The wife of Noach is not named here, but Rashi, citing the Midrash (Bereishit Rabbah 23:3), identifies her as Naama through the genealogical information in the previous Torah portion.  This provides a great deal of insight and information.

And Lemech took himself two wives; one was named Ada and the other was named Tzila…And Tzila, she, too, bore Tubal-cain…and Tubal-cain’s sister was Naama.”  (Bereishit 4:22)

Naama’s father, Lemech, is a fifth-generation descendant of Adam and Chava’s son Cain. Lemech marries two women at once, Ada to bear his children and work in the house, and Tzila to remain beautiful, child-free and available to Lemech. Despite Lemech’s plans, Tzila does bear children.

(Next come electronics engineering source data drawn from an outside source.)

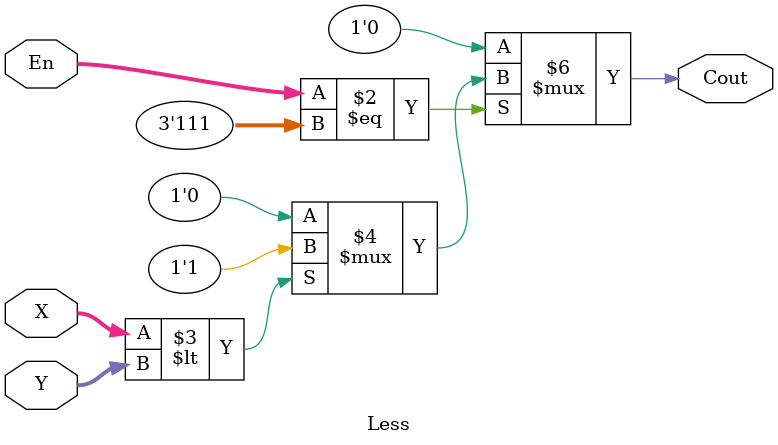
<source format=v>
module Less(X,Y,En,Cout);
input [7:0] X,Y;
input [2:0] En;
output Cout;
reg Cout;
always @(X,Y,En) begin
if(En == 3'b111)
Cout=(X<Y)?1'b1:1'b0;
else
Cout=1'b0;
end
endmodule

</source>
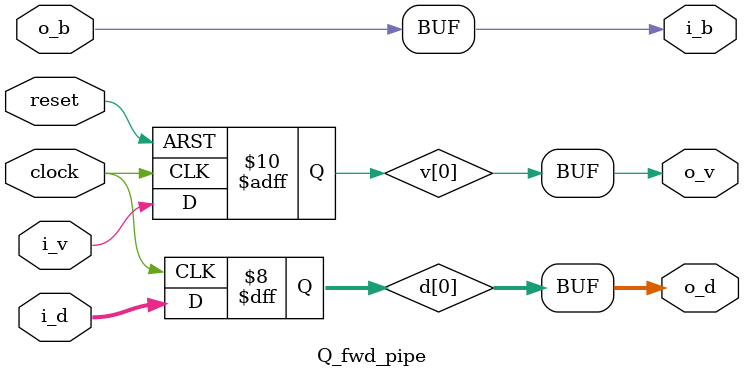
<source format=v>


`ifdef  Q_fwd_pipe
`else
`define Q_fwd_pipe


module Q_fwd_pipe (clock, reset, i_d, i_v, i_b, o_d, o_v, o_b);

   parameter depth =  1;    // - greatest #items in queue  (1 <= depth <= 256)
   parameter width = 16;    // - width of data (i_d, o_d)

   parameter addrwidth = 8;

   /*   
   parameter addrwidth =
		(  (((depth))     ==0) ? 0	// - depth==0   LOG2=0
		 : (((depth-1)>>0)==0) ? 0	// - depth<=1   LOG2=0
		 : (((depth-1)>>1)==0) ? 1	// - depth<=2   LOG2=1
		 : (((depth-1)>>2)==0) ? 2	// - depth<=4   LOG2=2
		 : (((depth-1)>>3)==0) ? 3	// - depth<=8   LOG2=3
		 : (((depth-1)>>4)==0) ? 4	// - depth<=16  LOG2=4
		 : (((depth-1)>>5)==0) ? 5	// - depth<=32  LOG2=5
		 : (((depth-1)>>6)==0) ? 6	// - depth<=64  LOG2=6
		 : (((depth-1)>>7)==0) ? 7	// - depth<=128 LOG2=7
		 :                       8)	// - depth<=256 LOG2=8
		 ;
   */
   
   input     clock;
   input     reset;
   
   input  [width-1:0] i_d;	// - input  stream data (concat data + eos)
   input              i_v;	// - input  stream valid
   output             i_b;	// - input  stream back-pressure

   output [width-1:0] o_d;	// - output stream data (concat data + eos)
   output             o_v;	// - output stream valid
   input              o_b;	// - output stream back-pressure

   reg 	  signed [addrwidth:0] i_, k_;		// - stage indexes
   reg 			       v [depth-1:0]	// - stage valid bit
			         /* synthesis syn_srlstyle="registers" */
			         /* synthesis syn_allow_retiming=1     */ ;
   reg           [width-1:0]   d [depth-1:0]	// - stage data
			         /* synthesis syn_srlstyle="registers" */
			         /* synthesis syn_allow_retiming=1     */ ;

   assign o_d = d[depth-1];			// - output data,  last  stage
   assign o_v = v[depth-1];			// - output valid, last  stage
   assign i_b = o_b;				// - input  bp pass-through

   always @(posedge clock or negedge reset) begin	// - seq always: v
      if (!reset) begin
	 // synthesis loop_limit 256
	 for (i_=depth-1; i_>=0; i_=i_-1) begin
	    v[i_] <= 0;
	 end
      end
      else begin
	 // synthesis loop_limit 256
	 for (i_=depth-1; i_>0; i_=i_-1) begin
	    v[i_] <= v[i_-1];
	 end
	 v[0] <= i_v;
      end
   end // always @ (posedge clock or negedge reset)

   always @(posedge clock) begin			// - seq always: d
      // - no reset for d[] or b[] -- undefined on reset
      // synthesis loop_limit 256
      for (k_=depth-1; k_>0; k_=k_-1) begin
	 d[k_] <= d[k_-1];
      end
      d[0] <= i_d;
   end // always @ (posedge clock)
      
endmodule // Q_fwd_pipe


`endif  // `ifdef  Q_fwd_pipe

</source>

Rashi characterizes Lemech’s behavior as part of the morally reprehensible practices that cause G-d to send the flood and destroy everyone in the world but Noach and his family.  Writes Rashi: “So was the custom of the generation of the flood, one [wife] for propagation and one for marital relations. The one who was for marital relations would be given a potion of roots to drink, so that she should become sterile, and he would adorn her like a bride and feed her delicacies, but her companion was neglected and was mourning like a widow.”  

Writes Rabbi Ari Kahn on aish.com: “To divide the [wifely roles of mother and lover] is to objectify women based on utility. This is not the ideal to which the Torah ascribes, not the ideal toward which mankind is meant to strive.  A wife, a partner, a helpmate – a soulmate – is both a mother and a lover.”

It is a common misconception that all of the descendants of the murderous Cain (who killed his brother, Hevel/Abel) and the immoral Lemech (who ends up murdering Cain) are destroyed in the flood.  However, this fails to account for the marriage of Noach, a descendant of Adam and Chava’s son Shet (Seth), to Naama. (Shet, incidentally, is conceived as a replacement for his murdered brother, Hevel, who dies childless. Naama’s half-brothers, Yaval and Yuval, and her brother, Tuval-cain, are named for Hevel.)

Writes Rabbi Kahn: “Naama was not ‘incidentally’ the sister of Tuval-cain. She was the final link in the chain which began with Cain and is traced through Lemech, who bestowed upon his children the legacy of Hevel. This very Naama will facilitate the merger of the genealogical lines: a descendant of Cain, a stand-in for Hevel, she marries Noach, a descendant of Shet, himself a replacement for Hevel…Even after the great flood which purges the world of sin and restores purity and equilibrium, Naama carries the line of Cain into the world. Naama, the wife of Noach, survives; the line of Cain lives on.”

Why is the line of Cain preserved? Is it Naama who redeems the line? Our Sages have differing opinions. “Rabbi Abba bar Kahana said, ‘[She was called Naama] because her deeds were ne’imim, pleasing. The Rabbis said …the name [Naama] denotes that she sang, man’emet, to the timbrel in honor of idolatry.”

The later Midrash and the mystical Zohar relate that Naama is the most beautiful woman in the world, so much so that she causes the angels to fall for her, for they think she is one of them. “The sons of G-d saw how beautiful the daughters of men were.” (Bereishit 6:2)

Is Naama a temptress/seductress, or the fitting wife of the most righteous man of his generation? Rabbi Kahn points out what we learn about Naama from our opening verse (Bereishit 6:18).  He writes: “The syntax of this verse is curious: rather than stating ‘you and your wife, your sons and their wives,’ the order of the relationships seems unnatural: ‘you, and your sons, and your wife, and your sons’ wives.’ Rashi learns from this syntax that conjugal relations were prohibited on the ark; the men and the women were segregated.” (Talmud Bavli, Sanhedrin 108b)  By preserving abstinence and holiness on the ark, Naama rectifies the sins of her father Lemech and becomes worthy to be the progenitor of the new world that arises after the flood.